---- SOURCE PASSAGE

Adoption
Getting started
Four concrete steps to start describing your data products with DPROD — from the JSON-LD context to the formal citation.
1. Reference the JSON-LD context
DPROD ships a stand-alone JSON-LD @context so you can describe data products in plain JSON and get full RDF semantics for free. Point your documents at the published context URL:
{
"@context": "https://www.omg.org/spec/DPROD/dprod-context.jsonld",
"@type": "DataProduct",
"id": "https://example.com/data-products/customer-360",
"label": "Customer 360",
"description": "A unified view of the customer across domains.",
"outputPort": [
{
"@type": "DataService",
"id": "https://example.com/data-products/customer-360/api"
}
]
}Any JSON-LD processor will expand these terms into the full DPROD vocabulary automatically — no code generation, no schema compilation.
2. Study the worked examples
The specification includes worked examples covering common patterns: SBA pool rates, equity trades, core data product extensions, data lineage, data quality, data rights, data schemas, and observability ports. Each example is a complete, machine-readable JSON-LD file you can copy and adapt.

--------

- WORK REQUEST
Pick up the DPROD getting-started guide after its last sentence and write the next part in the same style.

---- DATA RECORDS

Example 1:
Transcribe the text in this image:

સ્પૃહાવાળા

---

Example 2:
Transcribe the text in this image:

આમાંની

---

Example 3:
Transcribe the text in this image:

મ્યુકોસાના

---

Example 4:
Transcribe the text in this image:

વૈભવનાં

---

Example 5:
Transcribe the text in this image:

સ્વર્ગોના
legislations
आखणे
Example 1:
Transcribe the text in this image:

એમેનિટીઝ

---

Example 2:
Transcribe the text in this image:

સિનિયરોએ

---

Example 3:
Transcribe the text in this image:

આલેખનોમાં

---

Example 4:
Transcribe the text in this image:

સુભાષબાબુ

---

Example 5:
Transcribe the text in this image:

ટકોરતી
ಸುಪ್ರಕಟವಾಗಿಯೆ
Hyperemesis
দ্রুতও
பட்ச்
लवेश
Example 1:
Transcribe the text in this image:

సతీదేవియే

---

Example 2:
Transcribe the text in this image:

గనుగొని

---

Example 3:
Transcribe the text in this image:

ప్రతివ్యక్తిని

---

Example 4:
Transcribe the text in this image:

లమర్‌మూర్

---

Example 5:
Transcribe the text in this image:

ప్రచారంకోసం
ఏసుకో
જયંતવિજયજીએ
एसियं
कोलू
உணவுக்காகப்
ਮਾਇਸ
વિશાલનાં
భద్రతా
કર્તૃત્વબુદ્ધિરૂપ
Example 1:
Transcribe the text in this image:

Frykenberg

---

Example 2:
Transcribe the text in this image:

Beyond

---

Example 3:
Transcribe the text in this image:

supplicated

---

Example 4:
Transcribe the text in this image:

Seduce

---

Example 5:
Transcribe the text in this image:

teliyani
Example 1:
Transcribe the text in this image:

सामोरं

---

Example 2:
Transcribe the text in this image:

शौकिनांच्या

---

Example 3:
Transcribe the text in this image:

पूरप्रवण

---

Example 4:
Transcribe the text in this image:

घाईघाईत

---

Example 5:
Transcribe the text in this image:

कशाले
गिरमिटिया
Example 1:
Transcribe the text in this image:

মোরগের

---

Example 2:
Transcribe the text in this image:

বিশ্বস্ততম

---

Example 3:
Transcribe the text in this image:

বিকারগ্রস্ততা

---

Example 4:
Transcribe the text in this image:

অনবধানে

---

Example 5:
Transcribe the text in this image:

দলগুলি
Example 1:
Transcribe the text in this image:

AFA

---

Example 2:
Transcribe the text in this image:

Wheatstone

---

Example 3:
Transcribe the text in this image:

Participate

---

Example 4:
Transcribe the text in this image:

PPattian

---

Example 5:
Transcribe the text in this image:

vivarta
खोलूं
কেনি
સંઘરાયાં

--------

- RESULT OF THE TASK
Browse examples on GitHub3. Validate with the SHACL shapes
DPROD ships SHACL shapes that any conforming RDF tool can use to validate your data product descriptions. If a description passes the shapes, it conforms to the standard — full stop. There is nothing extra to implement.
4. Cite the OMG standard
When you reference DPROD in papers, internal documentation, or procurement requirements, use the formal OMG citation:
Object Management Group (OMG). Data Product Ontology (DPROD), Version 1.0.
OMG Document Number: dtc/2024-09-01.